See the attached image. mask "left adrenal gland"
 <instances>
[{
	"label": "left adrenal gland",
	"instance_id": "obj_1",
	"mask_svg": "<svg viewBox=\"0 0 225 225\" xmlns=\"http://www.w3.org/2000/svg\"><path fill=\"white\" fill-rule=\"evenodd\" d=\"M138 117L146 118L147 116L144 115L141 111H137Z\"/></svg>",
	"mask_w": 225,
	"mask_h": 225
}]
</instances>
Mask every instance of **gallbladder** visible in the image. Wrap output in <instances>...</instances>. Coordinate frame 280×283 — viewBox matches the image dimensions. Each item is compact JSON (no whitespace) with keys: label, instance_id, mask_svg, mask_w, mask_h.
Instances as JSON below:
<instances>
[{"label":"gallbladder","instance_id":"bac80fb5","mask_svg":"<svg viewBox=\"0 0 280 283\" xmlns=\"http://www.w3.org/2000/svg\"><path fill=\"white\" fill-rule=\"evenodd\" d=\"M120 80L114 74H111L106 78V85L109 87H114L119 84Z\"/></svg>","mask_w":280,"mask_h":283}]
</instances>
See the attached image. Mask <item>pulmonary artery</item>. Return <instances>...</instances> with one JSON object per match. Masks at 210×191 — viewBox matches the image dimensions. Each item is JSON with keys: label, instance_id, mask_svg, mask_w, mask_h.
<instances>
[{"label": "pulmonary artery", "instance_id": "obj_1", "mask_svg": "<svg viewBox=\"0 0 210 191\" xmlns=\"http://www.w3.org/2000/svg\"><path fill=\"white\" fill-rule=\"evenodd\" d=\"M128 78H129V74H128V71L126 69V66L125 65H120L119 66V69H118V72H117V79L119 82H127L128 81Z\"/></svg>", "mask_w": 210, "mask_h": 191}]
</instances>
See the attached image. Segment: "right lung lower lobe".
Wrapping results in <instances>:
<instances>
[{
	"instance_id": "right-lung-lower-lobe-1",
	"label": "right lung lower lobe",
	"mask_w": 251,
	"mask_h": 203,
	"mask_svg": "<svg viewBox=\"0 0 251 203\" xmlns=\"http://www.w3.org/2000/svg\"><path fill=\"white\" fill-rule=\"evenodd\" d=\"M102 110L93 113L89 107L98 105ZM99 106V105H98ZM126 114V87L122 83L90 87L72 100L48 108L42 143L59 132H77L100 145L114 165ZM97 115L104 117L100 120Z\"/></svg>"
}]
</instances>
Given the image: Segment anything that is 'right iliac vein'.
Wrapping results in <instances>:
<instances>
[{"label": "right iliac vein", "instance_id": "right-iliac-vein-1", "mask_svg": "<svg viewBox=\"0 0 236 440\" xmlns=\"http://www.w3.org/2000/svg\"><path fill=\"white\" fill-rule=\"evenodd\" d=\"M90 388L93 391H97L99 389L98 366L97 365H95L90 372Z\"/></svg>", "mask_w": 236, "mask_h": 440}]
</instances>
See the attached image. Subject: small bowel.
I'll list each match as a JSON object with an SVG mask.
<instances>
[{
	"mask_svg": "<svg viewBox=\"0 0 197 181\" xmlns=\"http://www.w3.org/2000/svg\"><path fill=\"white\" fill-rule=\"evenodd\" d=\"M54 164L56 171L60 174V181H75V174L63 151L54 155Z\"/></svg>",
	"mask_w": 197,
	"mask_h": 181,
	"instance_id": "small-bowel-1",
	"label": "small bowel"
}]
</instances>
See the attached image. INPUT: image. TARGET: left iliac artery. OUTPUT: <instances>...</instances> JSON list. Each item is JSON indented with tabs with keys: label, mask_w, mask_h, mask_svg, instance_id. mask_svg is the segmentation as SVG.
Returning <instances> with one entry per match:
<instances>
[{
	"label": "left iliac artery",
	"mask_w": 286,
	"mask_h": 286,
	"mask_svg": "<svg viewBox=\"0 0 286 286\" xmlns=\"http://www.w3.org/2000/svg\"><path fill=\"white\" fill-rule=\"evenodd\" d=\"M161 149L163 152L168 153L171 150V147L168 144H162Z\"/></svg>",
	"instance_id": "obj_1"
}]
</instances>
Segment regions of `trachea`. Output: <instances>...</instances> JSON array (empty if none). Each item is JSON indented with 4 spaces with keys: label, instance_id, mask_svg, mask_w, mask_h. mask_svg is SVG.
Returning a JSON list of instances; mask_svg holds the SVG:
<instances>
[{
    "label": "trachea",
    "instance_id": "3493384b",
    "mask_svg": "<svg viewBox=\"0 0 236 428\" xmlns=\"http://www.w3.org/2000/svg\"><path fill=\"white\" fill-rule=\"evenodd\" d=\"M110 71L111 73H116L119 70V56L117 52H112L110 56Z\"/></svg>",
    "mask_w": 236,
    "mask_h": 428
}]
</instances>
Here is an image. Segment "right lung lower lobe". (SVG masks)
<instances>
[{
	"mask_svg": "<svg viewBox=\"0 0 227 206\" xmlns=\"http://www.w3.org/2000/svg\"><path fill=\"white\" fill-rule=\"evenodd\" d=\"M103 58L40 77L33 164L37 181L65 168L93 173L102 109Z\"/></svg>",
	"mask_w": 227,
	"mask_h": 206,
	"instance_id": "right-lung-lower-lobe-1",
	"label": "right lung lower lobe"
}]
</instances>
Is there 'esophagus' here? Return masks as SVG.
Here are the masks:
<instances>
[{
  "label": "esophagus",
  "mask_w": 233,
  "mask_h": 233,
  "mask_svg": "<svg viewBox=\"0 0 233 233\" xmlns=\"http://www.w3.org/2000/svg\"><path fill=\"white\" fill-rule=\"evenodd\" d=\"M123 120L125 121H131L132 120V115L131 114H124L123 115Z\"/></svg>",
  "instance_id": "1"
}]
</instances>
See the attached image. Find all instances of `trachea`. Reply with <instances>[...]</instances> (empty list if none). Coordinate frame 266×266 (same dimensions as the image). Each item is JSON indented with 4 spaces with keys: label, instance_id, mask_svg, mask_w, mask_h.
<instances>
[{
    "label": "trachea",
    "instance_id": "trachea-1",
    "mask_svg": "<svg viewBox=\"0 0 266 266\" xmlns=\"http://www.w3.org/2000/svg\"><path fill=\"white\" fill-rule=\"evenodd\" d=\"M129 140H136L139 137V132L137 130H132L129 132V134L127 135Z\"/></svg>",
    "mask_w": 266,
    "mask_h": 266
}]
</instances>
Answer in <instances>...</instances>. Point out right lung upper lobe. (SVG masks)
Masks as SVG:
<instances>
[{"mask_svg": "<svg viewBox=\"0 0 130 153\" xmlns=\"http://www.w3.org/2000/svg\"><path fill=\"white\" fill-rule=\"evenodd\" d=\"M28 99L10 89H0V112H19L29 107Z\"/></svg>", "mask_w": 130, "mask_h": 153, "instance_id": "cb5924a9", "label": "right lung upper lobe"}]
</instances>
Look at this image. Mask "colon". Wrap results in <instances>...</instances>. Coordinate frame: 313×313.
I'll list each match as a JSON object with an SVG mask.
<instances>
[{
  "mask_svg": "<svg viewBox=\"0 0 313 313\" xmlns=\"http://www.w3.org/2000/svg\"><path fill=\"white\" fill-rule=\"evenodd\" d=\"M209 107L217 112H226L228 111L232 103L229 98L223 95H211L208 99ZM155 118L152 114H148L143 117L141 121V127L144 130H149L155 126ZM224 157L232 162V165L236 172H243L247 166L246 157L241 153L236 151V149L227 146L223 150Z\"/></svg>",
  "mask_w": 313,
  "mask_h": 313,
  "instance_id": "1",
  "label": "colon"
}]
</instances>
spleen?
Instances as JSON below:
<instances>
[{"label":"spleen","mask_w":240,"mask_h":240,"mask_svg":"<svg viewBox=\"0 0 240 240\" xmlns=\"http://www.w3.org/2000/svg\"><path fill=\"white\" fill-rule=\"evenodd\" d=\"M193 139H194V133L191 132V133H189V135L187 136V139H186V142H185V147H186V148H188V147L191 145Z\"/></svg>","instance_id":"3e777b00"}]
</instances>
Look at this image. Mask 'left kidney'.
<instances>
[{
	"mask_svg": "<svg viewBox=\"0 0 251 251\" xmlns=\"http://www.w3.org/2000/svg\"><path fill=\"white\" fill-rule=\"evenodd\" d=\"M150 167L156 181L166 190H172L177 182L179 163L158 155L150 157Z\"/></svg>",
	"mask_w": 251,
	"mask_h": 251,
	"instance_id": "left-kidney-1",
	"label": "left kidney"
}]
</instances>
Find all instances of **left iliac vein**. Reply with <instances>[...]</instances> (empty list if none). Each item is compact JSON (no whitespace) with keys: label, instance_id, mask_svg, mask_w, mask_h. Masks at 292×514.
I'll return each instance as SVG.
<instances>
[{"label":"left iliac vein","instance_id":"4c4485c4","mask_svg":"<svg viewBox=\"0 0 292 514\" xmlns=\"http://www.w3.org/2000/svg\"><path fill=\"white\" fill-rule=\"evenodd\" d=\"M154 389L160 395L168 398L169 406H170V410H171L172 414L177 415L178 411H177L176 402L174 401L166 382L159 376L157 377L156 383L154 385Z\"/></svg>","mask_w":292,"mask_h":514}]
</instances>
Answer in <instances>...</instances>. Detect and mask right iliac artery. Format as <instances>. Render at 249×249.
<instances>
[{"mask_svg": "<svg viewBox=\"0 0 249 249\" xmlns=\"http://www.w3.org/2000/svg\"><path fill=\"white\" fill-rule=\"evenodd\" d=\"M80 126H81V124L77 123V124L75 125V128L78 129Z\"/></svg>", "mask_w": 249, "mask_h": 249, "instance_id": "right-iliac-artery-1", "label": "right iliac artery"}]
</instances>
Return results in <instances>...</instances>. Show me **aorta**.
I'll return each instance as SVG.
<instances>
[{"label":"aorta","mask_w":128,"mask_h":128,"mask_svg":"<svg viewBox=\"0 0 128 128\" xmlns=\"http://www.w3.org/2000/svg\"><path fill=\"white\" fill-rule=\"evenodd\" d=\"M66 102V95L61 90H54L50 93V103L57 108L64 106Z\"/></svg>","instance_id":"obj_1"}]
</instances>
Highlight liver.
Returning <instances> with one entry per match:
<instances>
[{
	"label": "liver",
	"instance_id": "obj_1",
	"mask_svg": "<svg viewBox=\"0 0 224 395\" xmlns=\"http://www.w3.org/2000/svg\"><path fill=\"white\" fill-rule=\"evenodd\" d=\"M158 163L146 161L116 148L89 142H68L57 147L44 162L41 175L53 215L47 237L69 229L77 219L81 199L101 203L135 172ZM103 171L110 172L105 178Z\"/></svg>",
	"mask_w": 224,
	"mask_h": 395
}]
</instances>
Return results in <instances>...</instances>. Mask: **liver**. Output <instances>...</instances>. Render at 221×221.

=-=-=

- [Given request]: Please pick out each line above that contains the word "Render" and copy every one of them in full.

- [Task response]:
Answer in <instances>...</instances>. Detect and mask right iliac artery. Format as <instances>. Render at 249×249.
Return results in <instances>...</instances>. Mask: **liver**. Output <instances>...</instances>. Render at 221×221.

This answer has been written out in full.